◆ **Work required**
Every entry should be duplicated verbatim, and no picture may appear in the copy.

━━━ Working data ━━━

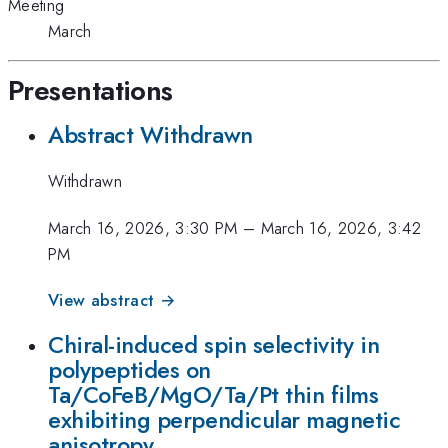
Meeting
March
Presentations
Abstract Withdrawn
Withdrawn
March 16, 2026, 3:30 PM
–
March 16, 2026, 3:42
PM
View abstract →
Chiral-induced spin selectivity in
polypeptides on
Ta/CoFeB/MgO/Ta/Pt thin films
exhibiting perpendicular magnetic
anisotropy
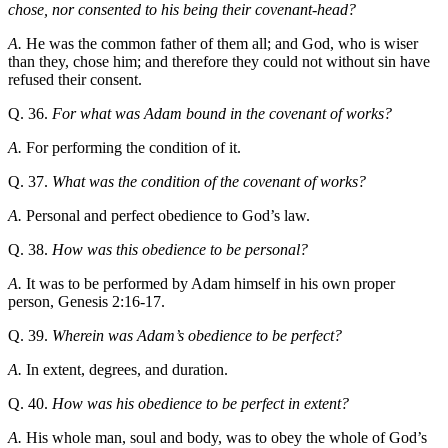
chose, nor consented to his being their covenant-head?
A.
He was the common father of them all; and God, who is wiser
than they, chose him; and therefore they could not without sin have
refused their consent.
Q. 36.
For what was Adam bound in the covenant of works?
A.
For performing the condition of it.
Q. 37.
What was the condition of the covenant of works?
A.
Personal and perfect obedience to God’s law.
Q. 38.
How was this obedience to be personal?
A.
It was to be performed by Adam himself in his own proper
person, Genesis 2:16-17.
Q. 39.
Wherein was Adam’s obedience to be perfect?
A.
In extent, degrees, and duration.
Q. 40.
How was his obedience to be perfect in extent?
A.
His whole man, soul and body, was to obey the whole of God’s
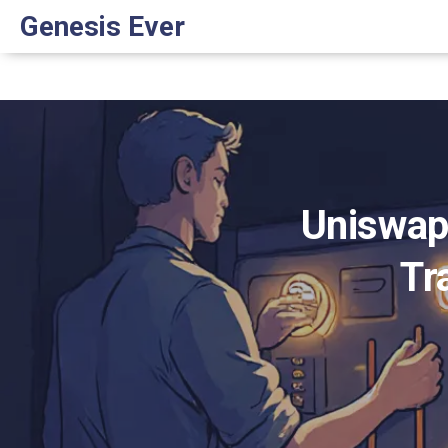
Genesis Ever
Uniswap
Tr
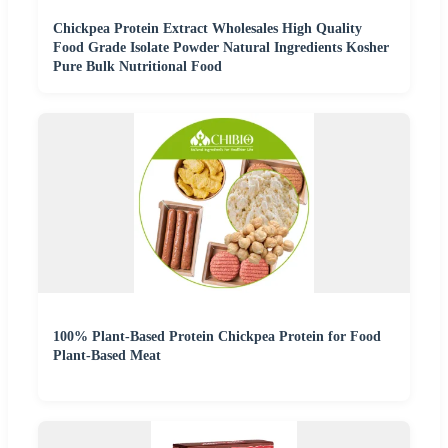
Chickpea Protein Extract Wholesales High Quality
Food Grade Isolate Powder Natural Ingredients Kosher
Pure Bulk Nutritional Food
100% Plant-Based Protein Chickpea Protein for Food
Plant-Based Meat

━━━

◆ **Exercise output**
Meeting
March
Presentations
Abstract Withdrawn
Withdrawn
March 16, 2026, 3:30 PM
–
March 16, 2026, 3:42
PM
View abstract →
Chiral-induced spin selectivity in
polypeptides on
Ta/CoFeB/MgO/Ta/Pt thin films
exhibiting perpendicular magnetic
anisotropy
chose, nor consented to his being their covenant-head?
A.
He was the common father of them all; and God, who is wiser
than they, chose him; and therefore they could not without sin have
refused their consent.
Q. 36.
For what was Adam bound in the covenant of works?
A.
For performing the condition of it.
Q. 37.
What was the condition of the covenant of works?
A.
Personal and perfect obedience to God’s law.
Q. 38.
How was this obedience to be personal?
A.
It was to be performed by Adam himself in his own proper
person, Genesis 2:16-17.
Q. 39.
Wherein was Adam’s obedience to be perfect?
A.
In extent, degrees, and duration.
Q. 40.
How was his obedience to be perfect in extent?
A.
His whole man, soul and body, was to obey the whole of God’s
Genesis Ever
Uniswap
Tr
Chickpea Protein Extract Wholesales High Quality
Food Grade Isolate Powder Natural Ingredients Kosher
Pure Bulk Nutritional Food
100% Plant-Based Protein Chickpea Protein for Food
Plant-Based Meat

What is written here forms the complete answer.